A fronte dell’ondata di rincari, l’ordinamento non prevede l’istituto della rinegoziazione, dal momento che è impossibile modificare un contratto già sottoscritto stipulandone uno diverso: è possibile risolvere il contratto, oppure sospenderlo a fronte di un soggetto che non è più in grado di eseguirlo.
La Cassazione, nella Relazione 8.07.2020, n. 56, ha spiegato che “la parte danneggiata, cioè la parte vulnerata dalle sopravvenienze, può chiedere la rinegoziazione e può farlo invocando i principi di equità, buona fede e solidarietà”.

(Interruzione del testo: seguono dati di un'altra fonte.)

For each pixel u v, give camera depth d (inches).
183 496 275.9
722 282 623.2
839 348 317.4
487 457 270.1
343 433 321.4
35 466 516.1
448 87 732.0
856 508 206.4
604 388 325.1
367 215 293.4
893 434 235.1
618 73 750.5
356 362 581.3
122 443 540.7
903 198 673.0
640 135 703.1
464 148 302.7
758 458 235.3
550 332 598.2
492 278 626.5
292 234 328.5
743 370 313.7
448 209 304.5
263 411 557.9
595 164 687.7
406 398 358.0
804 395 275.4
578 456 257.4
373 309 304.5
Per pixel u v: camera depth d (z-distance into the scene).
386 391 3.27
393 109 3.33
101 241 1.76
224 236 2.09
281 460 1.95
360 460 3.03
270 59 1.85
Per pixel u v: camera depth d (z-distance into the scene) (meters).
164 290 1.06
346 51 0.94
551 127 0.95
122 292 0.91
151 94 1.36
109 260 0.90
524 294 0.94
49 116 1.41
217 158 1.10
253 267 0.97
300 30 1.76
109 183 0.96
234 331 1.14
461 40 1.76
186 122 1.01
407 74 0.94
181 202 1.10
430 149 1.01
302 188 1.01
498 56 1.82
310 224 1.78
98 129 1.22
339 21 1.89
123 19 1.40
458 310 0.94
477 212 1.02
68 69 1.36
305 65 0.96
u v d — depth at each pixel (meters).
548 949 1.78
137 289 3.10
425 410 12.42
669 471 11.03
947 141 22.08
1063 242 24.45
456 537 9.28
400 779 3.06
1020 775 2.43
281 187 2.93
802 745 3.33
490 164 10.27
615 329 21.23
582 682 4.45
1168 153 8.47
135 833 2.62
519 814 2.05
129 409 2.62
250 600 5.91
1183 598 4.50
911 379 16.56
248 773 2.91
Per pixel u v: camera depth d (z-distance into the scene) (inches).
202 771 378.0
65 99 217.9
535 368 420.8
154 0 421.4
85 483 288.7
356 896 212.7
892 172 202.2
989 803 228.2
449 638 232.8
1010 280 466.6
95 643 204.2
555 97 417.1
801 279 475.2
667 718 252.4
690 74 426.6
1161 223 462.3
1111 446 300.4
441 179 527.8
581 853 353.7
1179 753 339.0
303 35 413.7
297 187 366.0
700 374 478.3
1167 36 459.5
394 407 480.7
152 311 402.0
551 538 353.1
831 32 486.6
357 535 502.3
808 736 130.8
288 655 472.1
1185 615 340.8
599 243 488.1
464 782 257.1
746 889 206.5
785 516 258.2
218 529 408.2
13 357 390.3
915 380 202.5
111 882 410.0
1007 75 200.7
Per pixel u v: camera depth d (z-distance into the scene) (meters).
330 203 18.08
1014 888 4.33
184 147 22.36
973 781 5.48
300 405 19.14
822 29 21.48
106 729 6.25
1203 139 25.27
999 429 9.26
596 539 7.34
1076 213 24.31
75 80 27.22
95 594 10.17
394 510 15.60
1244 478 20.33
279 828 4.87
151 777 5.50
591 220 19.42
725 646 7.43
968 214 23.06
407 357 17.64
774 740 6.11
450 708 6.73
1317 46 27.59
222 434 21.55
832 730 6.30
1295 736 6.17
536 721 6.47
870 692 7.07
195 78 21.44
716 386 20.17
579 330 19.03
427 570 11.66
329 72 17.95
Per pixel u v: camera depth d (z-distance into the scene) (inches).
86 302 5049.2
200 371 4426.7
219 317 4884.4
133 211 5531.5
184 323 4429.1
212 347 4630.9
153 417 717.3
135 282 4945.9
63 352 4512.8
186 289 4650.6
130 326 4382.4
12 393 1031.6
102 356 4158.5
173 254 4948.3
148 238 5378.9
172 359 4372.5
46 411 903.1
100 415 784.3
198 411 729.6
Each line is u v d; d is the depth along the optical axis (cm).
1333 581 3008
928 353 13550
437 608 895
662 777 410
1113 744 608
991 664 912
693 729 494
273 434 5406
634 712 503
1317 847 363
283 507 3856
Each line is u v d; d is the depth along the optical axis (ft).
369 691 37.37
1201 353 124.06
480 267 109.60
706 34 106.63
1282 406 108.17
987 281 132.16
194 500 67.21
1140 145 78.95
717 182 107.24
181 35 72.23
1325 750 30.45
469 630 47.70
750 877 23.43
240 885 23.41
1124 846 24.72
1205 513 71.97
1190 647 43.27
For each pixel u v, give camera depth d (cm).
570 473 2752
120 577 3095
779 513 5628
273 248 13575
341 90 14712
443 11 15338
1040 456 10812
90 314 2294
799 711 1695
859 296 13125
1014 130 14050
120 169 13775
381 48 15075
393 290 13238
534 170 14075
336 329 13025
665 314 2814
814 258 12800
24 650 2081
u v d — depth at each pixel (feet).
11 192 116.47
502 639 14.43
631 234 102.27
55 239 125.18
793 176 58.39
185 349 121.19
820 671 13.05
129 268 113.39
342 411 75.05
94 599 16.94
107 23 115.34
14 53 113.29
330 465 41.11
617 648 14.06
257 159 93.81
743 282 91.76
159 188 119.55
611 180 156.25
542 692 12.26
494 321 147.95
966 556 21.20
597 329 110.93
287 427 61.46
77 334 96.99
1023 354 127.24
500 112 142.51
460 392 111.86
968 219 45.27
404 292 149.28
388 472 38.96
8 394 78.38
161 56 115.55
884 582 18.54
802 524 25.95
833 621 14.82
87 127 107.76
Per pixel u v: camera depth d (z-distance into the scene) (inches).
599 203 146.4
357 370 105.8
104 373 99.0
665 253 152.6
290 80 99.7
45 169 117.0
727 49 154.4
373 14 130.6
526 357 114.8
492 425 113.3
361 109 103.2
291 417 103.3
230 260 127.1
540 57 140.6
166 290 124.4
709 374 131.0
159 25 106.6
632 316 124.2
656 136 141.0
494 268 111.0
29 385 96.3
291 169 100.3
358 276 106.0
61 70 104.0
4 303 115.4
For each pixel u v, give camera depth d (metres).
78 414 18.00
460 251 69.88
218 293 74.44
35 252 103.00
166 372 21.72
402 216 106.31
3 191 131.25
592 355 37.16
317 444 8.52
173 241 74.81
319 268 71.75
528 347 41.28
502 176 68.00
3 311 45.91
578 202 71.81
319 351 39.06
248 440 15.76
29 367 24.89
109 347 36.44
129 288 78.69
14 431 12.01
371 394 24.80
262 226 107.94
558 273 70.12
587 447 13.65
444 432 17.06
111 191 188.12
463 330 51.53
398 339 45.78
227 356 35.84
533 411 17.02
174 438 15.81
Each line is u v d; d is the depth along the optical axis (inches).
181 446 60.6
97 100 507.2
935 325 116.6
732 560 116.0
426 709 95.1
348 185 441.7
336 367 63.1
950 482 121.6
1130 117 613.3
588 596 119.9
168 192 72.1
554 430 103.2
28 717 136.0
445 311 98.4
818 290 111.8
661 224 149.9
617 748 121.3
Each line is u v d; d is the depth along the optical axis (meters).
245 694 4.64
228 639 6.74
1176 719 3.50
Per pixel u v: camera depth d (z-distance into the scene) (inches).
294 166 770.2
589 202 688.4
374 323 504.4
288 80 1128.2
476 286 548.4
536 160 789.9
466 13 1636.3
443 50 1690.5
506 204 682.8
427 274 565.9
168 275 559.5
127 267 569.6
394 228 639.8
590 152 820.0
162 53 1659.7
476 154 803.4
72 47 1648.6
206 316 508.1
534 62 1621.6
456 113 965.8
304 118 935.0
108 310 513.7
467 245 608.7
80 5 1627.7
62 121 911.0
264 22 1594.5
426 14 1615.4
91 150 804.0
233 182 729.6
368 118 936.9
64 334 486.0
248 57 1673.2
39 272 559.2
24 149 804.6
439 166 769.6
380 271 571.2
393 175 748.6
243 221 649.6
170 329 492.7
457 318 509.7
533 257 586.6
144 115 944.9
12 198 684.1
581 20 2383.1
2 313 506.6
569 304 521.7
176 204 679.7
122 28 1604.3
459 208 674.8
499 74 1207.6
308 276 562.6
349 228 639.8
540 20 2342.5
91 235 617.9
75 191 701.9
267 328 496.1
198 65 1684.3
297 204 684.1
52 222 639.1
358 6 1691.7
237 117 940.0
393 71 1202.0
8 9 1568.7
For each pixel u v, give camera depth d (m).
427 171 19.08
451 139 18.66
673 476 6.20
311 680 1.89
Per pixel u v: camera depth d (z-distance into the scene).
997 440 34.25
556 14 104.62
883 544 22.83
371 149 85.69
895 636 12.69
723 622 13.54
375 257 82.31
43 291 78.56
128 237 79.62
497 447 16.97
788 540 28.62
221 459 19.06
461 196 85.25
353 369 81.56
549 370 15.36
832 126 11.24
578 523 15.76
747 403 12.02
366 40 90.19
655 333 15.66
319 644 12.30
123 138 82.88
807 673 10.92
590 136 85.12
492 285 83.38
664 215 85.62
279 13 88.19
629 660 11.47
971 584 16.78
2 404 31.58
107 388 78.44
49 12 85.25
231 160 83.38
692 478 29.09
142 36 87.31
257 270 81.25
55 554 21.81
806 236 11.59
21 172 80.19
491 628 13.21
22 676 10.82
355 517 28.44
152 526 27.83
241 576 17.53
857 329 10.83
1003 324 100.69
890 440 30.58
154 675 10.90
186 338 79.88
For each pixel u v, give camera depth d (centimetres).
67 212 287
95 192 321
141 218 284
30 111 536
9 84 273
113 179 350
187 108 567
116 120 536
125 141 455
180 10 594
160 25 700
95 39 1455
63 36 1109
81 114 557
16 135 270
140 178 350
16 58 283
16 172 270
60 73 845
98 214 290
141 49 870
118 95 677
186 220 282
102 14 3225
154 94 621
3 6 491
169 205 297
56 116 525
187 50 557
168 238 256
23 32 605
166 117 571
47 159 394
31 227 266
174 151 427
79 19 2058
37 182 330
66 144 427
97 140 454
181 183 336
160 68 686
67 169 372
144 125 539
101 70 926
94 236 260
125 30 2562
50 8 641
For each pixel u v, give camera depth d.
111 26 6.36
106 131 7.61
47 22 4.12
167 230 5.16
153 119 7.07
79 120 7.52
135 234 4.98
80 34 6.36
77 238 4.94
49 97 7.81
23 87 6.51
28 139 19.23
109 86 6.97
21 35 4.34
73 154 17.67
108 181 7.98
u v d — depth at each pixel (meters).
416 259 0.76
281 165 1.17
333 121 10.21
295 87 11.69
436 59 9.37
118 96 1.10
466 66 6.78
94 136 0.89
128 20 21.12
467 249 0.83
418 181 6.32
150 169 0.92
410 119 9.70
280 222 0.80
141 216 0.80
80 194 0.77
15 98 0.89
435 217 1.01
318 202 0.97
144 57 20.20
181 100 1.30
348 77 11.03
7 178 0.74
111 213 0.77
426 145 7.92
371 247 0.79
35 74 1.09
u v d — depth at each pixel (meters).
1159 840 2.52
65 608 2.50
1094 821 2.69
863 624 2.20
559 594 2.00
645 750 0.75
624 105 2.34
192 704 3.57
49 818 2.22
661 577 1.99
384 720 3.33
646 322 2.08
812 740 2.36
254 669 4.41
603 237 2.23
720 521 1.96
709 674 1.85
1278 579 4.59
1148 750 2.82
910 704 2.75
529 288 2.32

Nell’ambito di appalti, il Tar Lombardia (sentenza 239/2020) ha stabilito che non è giuridicamente ipotizzabile né ammissibile l’istanza di revisione dei prezzi offerti in gara ex art. 106, c. 1, lett. c), D. Lgs. 50/2016, formulata dall’impresa aggiudicataria prima della stipula del contratto, in quanto tale tipologia di revisione per sua natura presuppone l’esistenza di un contratto già in corso.
La richiesta formulata dall’aggiudicataria riguardava l’adeguamento del prezzo dell’appalto ad asseriti aumenti dei costi del servizio, riconducibile alla lett. a) del medesimo art. 106, c. 1. In questo senso, l’istanza proposta non poteva essere accettata poiché formulata a causa di un evento imprevisto e imprevedibile verificatosi in un momento in cui non era in essere alcun rapporto contrattuale. Invece l’impresa avrebbe potuto validamente tutelarsi dal pregiudizio economico lamentato rifiutando (una volta cessata la vincolatività della propria offerta) la sottoscrizione del contratto per eccessiva onerosità sopravvenuta, anziché pretendere una revisione del prezzo espressamente esclusa anche dagli atti di gara.